WHAT TO WORK ON –
In the entries below, find each line bearing the string "świecie" and copy it.

——

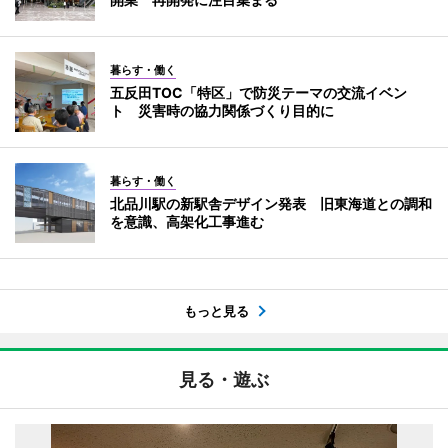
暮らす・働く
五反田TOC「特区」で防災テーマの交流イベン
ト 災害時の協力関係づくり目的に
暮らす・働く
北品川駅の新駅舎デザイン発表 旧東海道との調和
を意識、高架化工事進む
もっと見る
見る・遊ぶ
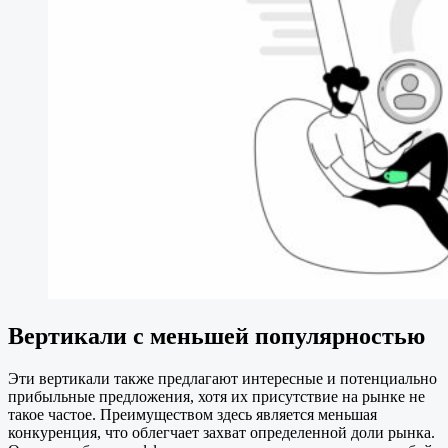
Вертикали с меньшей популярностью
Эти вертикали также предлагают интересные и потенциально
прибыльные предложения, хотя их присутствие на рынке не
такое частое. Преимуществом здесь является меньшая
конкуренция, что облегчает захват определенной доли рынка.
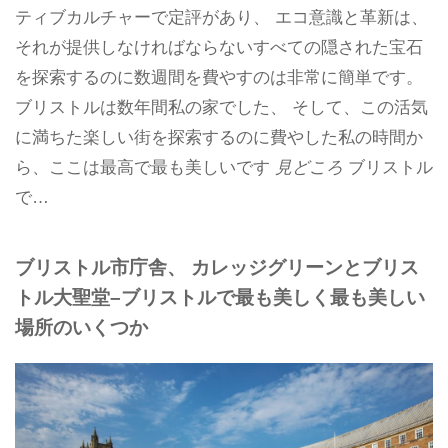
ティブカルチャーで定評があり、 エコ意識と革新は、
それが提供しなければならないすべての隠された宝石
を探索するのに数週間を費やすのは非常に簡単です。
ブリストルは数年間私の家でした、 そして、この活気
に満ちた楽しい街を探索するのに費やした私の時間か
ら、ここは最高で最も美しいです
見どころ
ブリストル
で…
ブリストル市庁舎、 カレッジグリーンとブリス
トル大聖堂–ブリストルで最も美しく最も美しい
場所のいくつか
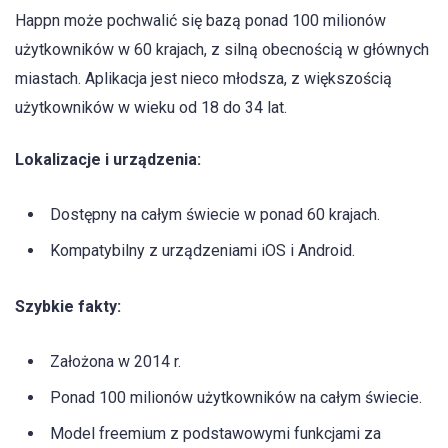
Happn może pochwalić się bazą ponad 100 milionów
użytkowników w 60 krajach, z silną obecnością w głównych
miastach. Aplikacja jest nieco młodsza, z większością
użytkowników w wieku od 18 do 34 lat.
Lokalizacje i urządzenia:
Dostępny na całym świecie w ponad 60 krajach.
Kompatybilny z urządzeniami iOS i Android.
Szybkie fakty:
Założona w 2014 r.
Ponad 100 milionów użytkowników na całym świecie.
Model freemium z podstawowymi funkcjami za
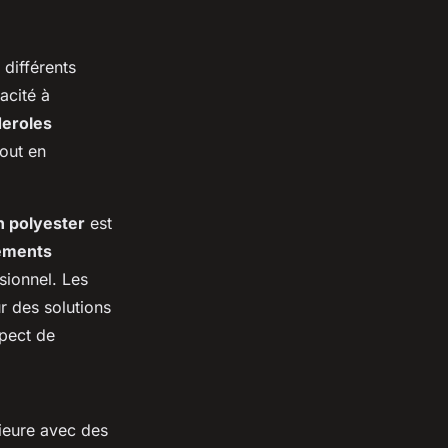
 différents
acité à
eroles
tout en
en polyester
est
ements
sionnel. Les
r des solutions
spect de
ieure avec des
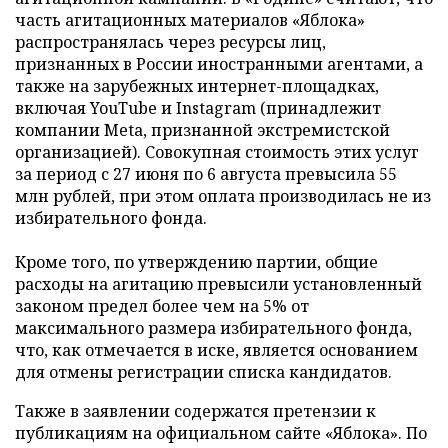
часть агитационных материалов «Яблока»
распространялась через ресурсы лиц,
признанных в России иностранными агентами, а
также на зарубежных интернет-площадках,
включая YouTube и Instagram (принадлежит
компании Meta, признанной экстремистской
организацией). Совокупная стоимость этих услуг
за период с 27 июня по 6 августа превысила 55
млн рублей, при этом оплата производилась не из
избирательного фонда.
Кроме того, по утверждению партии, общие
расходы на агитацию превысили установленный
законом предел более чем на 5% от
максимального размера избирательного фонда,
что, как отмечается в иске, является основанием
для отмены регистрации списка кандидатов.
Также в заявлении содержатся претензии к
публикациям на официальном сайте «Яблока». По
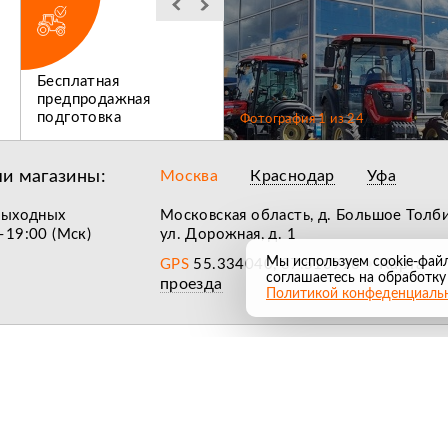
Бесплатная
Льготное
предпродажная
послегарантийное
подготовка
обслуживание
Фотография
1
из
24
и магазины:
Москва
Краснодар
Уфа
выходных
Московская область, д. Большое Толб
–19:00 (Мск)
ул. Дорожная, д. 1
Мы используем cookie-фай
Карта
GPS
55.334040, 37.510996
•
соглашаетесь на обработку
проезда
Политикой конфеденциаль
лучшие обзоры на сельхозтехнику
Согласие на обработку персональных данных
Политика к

——

ANSWER –
Dostępny na całym świecie w ponad 60 krajach.
Ponad 100 milionów użytkowników na całym świecie.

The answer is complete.